* TEXT PASSAGE:
There is no check whether the assumption is correct, so this operation should typically be used when it is known that
the assumption is correct. The operation is generic in the sense that it can be used for different types of
incidence geometries as long as the triple arguments consist of a suitable action of <A>g</A> on the elements of <A>coll</A>.
In general, if the assumption is correct, this operation will be faster than <F>FiningOrbits</F>.
<Example>
<#Include SYSTEM "../examples/include/stab_orbs_finingorbitsdomain.include">
</Example>
</Description>
</ManSection>
</Section>
<Section>
<Heading>Stabilisers</Heading>
The GAP function <F>Stabilizer</F> is a generic function to compute stabilisers of one object (or sets or tuples etc. of objects)
under a group, using a specified action function. This generic function can be used together with the in <Package>FinInG</Package>
implemented groups and elements of geometries. However, computing time can be very long, already in small geometries.
<Example>
<#Include SYSTEM "../examples/include/stab_orbs_example1.include">
</Example>
The packages <Package>GenSS</Package> and <Package>orb</Package> required by <Package>FinInG</Package> provide
efficient operations to compute stabilisers, and <Package>FinInG</Package> provides functionality to use
these operations for the particular groups and (elements) of geometries.
<ManSection>
<Oper Name="FiningStabiliser" Arg="g, el"/>
<Returns>The subgroup of <A>g</A> stabilising the element <A>el</A></Returns>
<Description>The argument <A>g</A> is a group of collineations acting on the element <A>el</A>, being a
subspace of a projective space (and hence, all elements of a Lie geometry are allowed as second argument).
This operation relies on the <Package>GenSS</Package> operation <F>Stab</F>.
<Example>
<#Include SYSTEM "../examples/include/stab_orbs_finingstabiliser.include">
</Example>
</Description>
</ManSection>
<ManSection>
<Oper Name="FiningStabiliserOrb" Arg="g, el"/>
<Returns>The subgroup of <A>g</A> stabilising the element <A>el</A></Returns>
<Description>The argument <A>g</A> is a group of collineations acting on the element <A>el</A>, being a
subspace of a projective space (and hence, all elements of a Lie geometry are allowed as second argument).
This operation relies on some particular <Package>orb</Package> functionality.
<Example>
<#Include SYSTEM "../examples/include/stab_orbs_finingstabiliserorb.include">
</Example>
</Description>
</ManSection>
A small example shows the difference in computing time. Clearly the <F>FiningStabiliserOrb</F> is the fastest
way to compute stabilizers of one element.
<Example>
<#Include SYSTEM "../examples/include/stab_orbs_timing1.include">
</Example>
<ManSection>
<Oper Name="FiningSetwiseStabiliser" Arg="g, els"/>
<Returns>The subgroup of <A>g</A> stabilising the set <A>els</A></Returns>
<Description>The argument <A>g</A> is a group of collineations acting on the element <A>el</A>, being a
subspace of a projective space (and hence, all elements of a Lie geometry are allowed as second argument).

* DATASET EXTRACT:
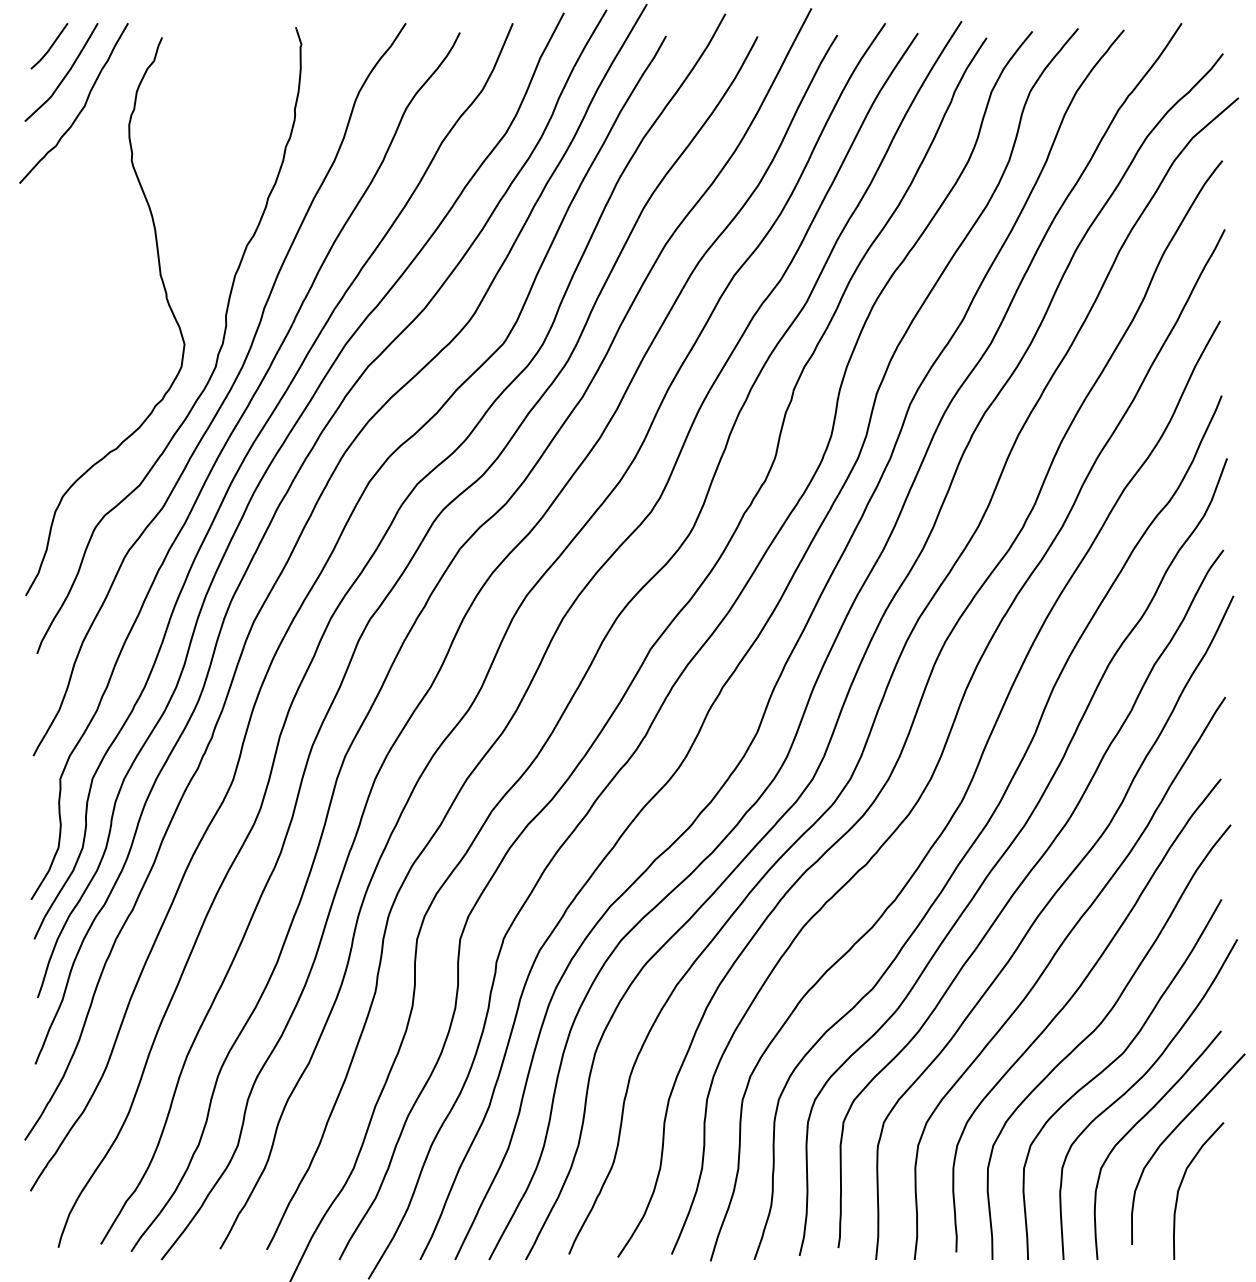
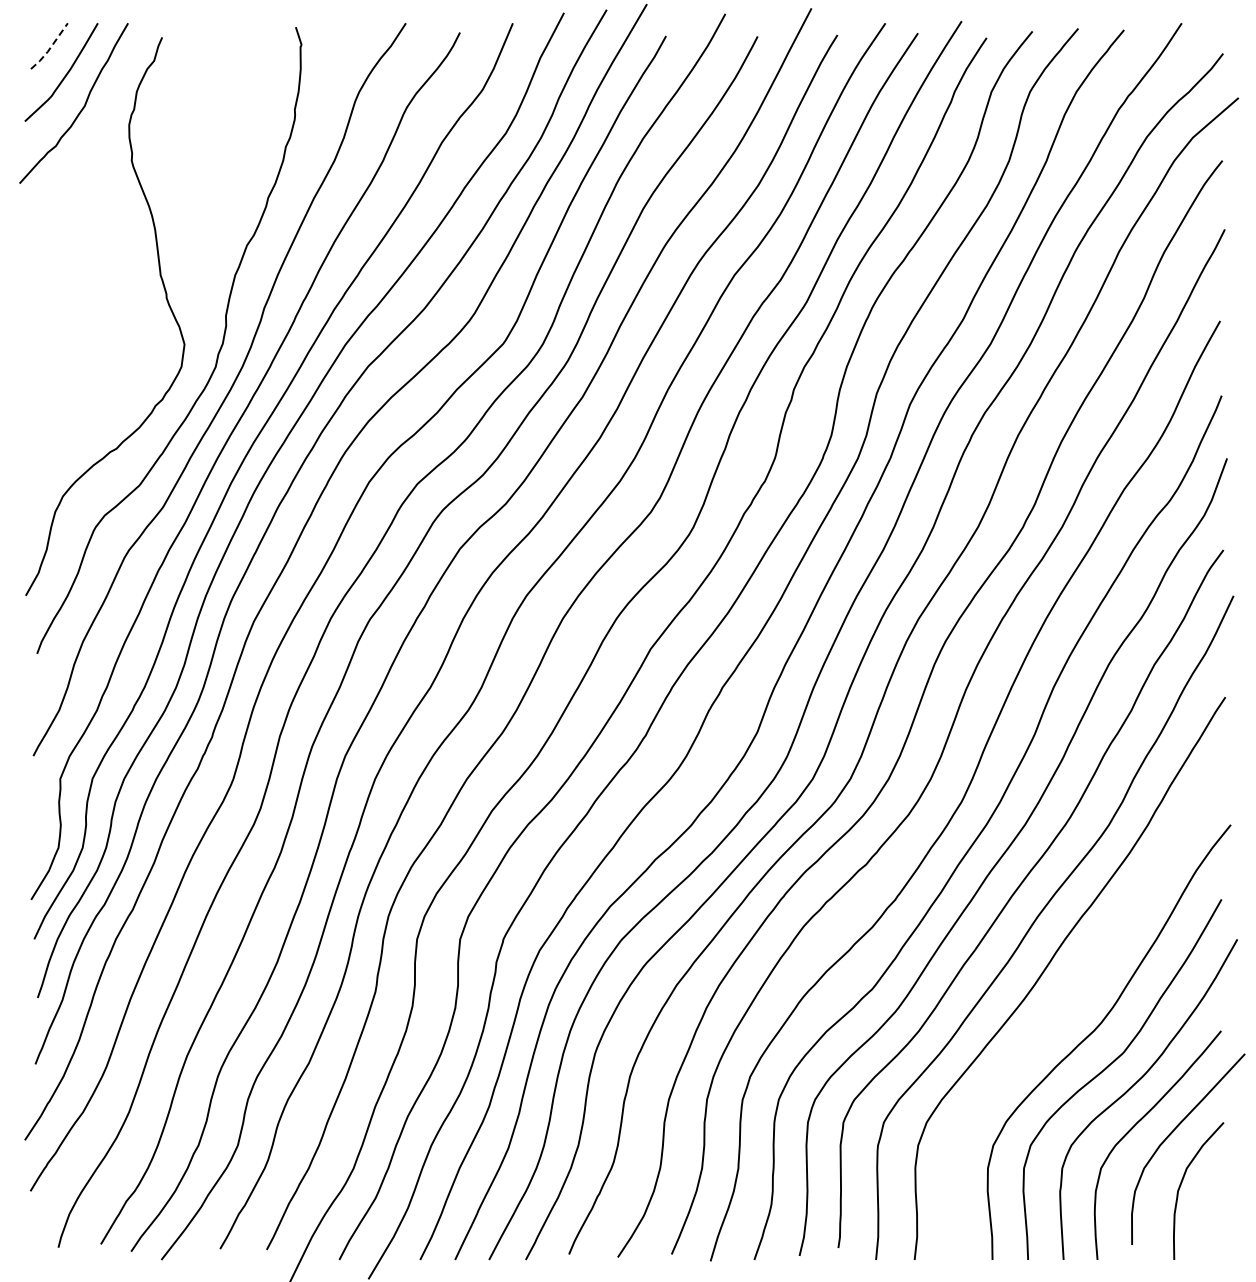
line at (50, 48): solid -> dashed
curve at (1071, 999): present -> none
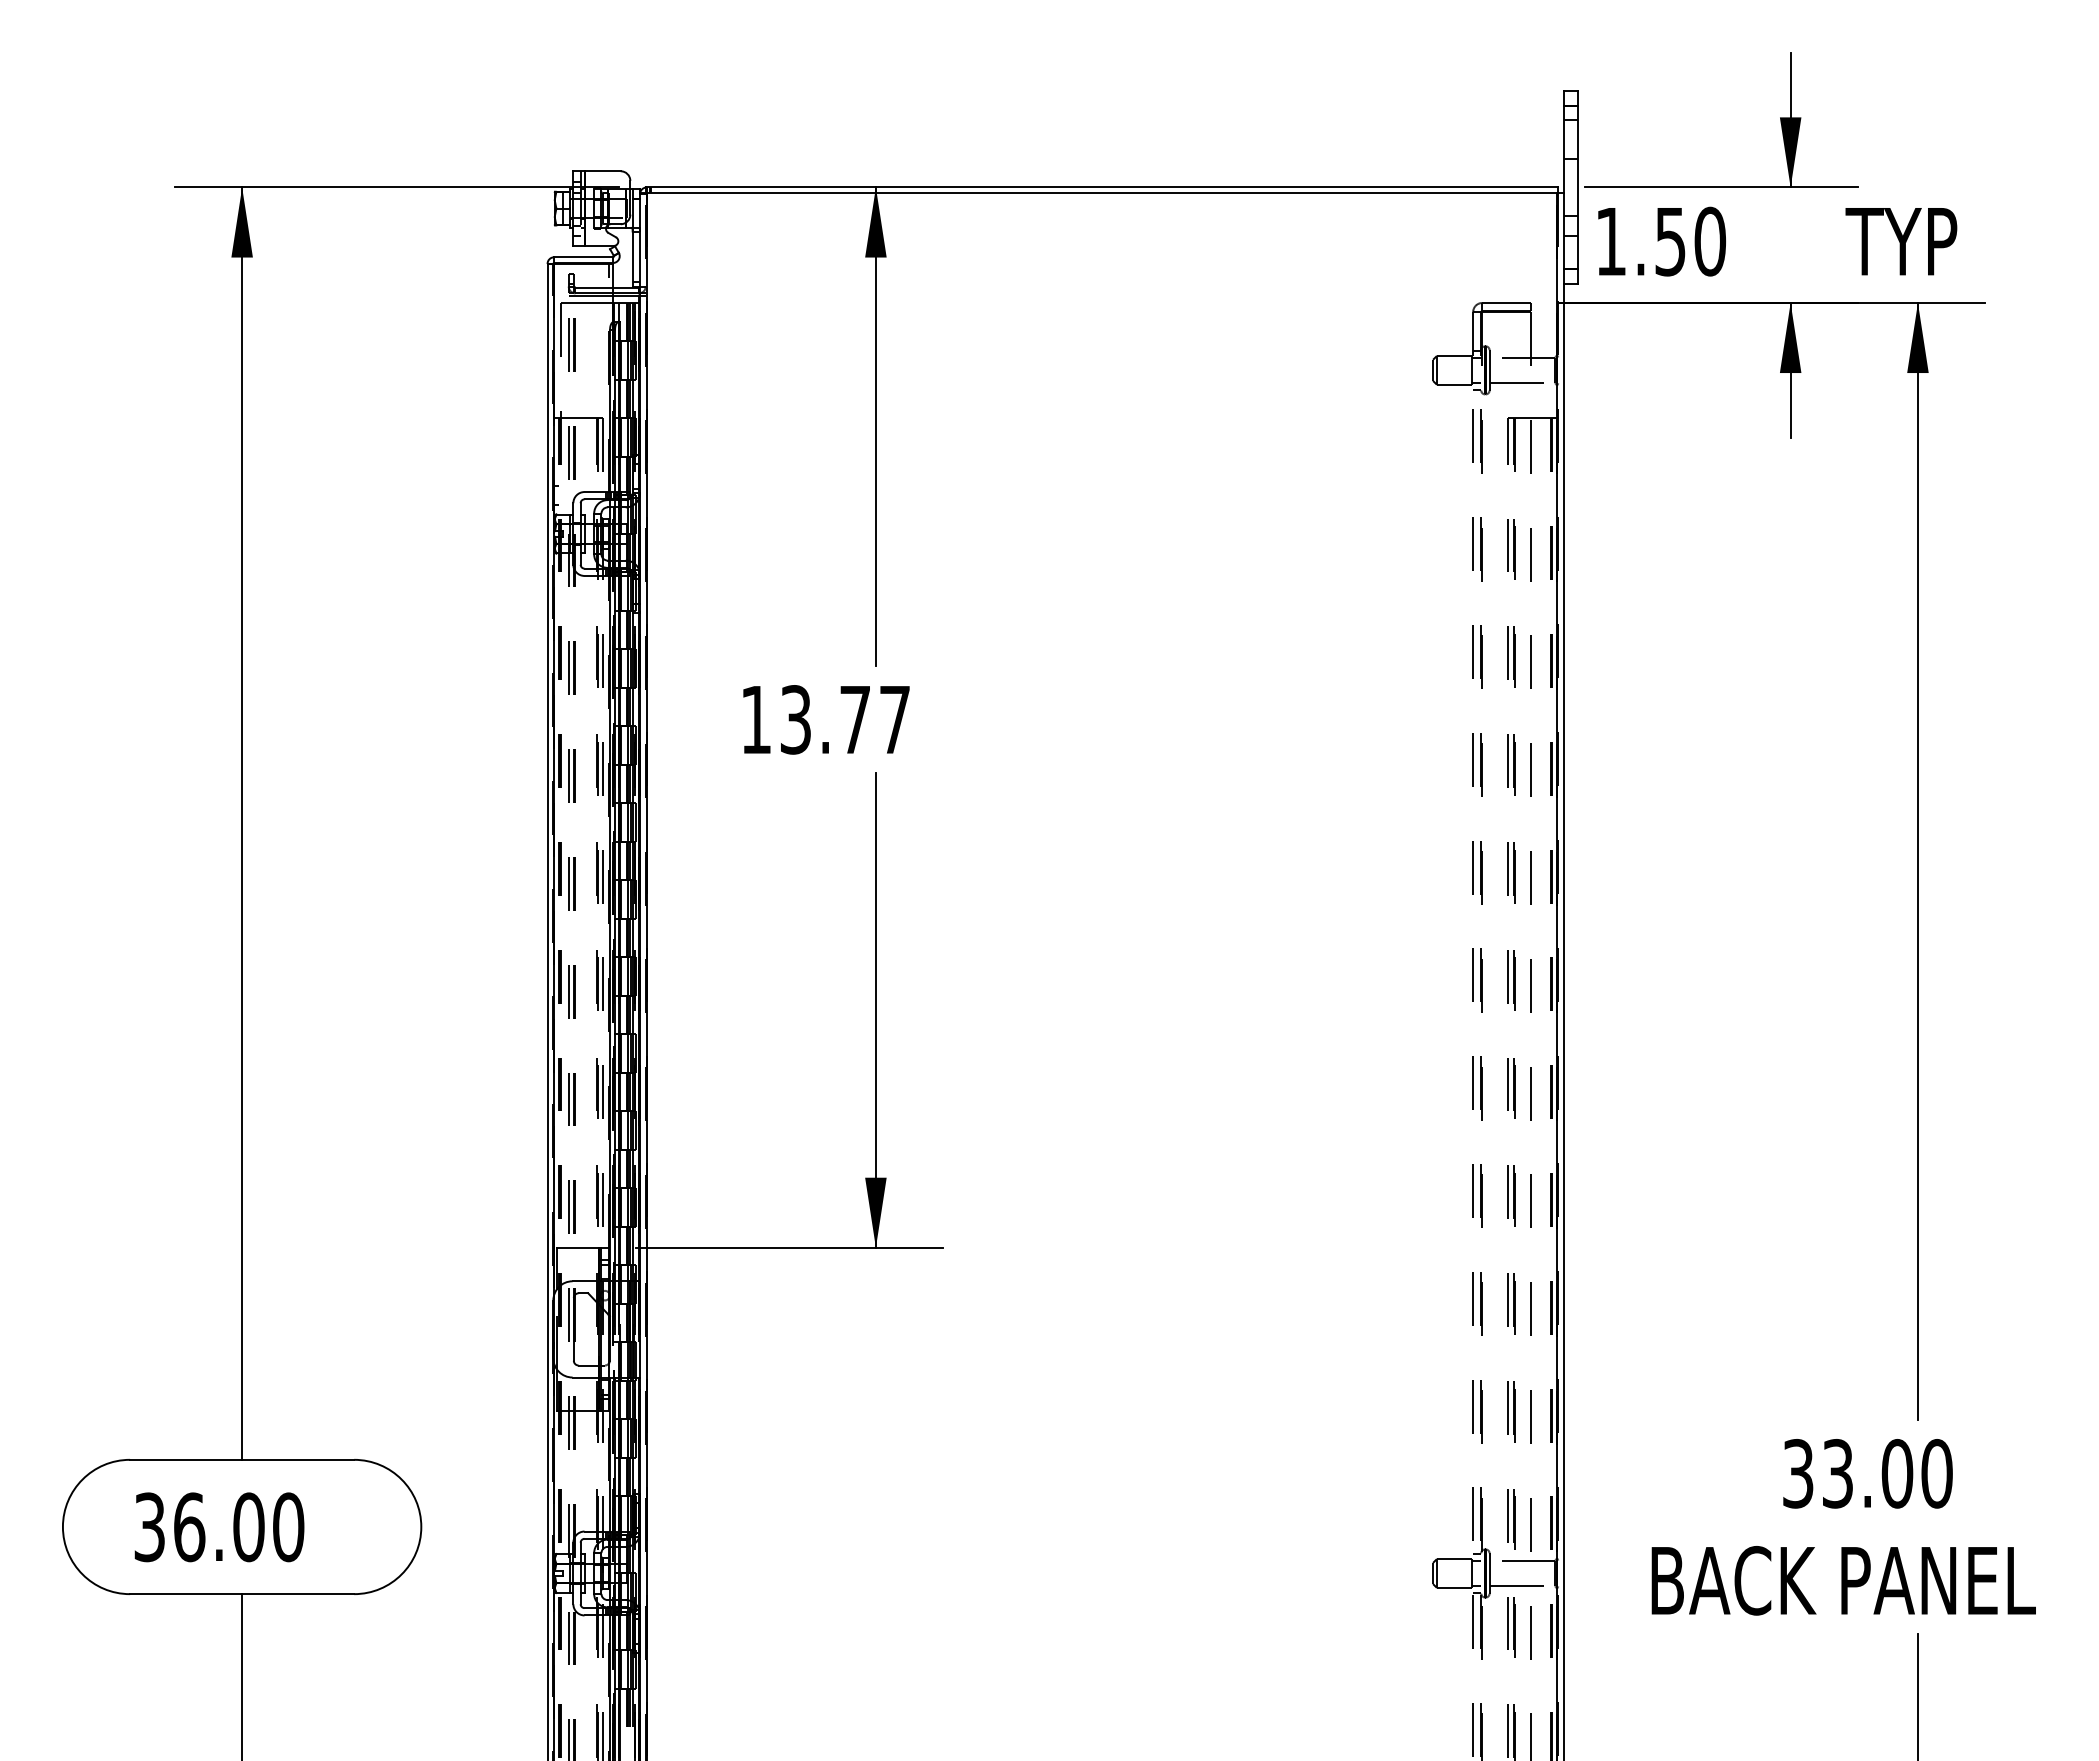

* GIVEN PROBLEM 1: In the FinInG documentation excerpt, which GenSS operation does FiningStabiliser rely on?
* GIVEN PROBLEM 2: Resume the FinInG documentation excerpt after its final sentence and carry it forward.
The lines have no connection to the FinInG documentation excerpt.

* WRITTEN REPLY 1: It relies on the GenSS operation Stab.

* WRITTEN REPLY 2:
The argument <A>els</A> is a set of elements of the same type of the same Lie geometry, the elements are all in
the category <C>IsSubspaceOfProjectiveSpace</C>. The underlying action function is assumed to be
<F>OnProjSubspaces</F>
<Example>
<#Include SYSTEM "../examples/include/stab_orbs_finingsetwisestabiliser.include">
</Example>
</Description>
</ManSection>
Computing the setwise stabiliser under a group is also possible using <F>Stabilizer</F>. But, not surprisingly, the computing time can be very long.
<Example>
<#Include SYSTEM "../examples/include/stab_orbs_setwisegeneric.include">
</Example>
The package <Package>GenSS</Package> provides an efficient operations to compute setwise stabilisers. This is why <Package>FinInG</Package> provides functionality, such as <F>FiningSetwiseStabiliser</F>, to use these <Package>GenSS</Package> operations for the particular groups and (elements) of geometries.
A small example shows the difference in computing time.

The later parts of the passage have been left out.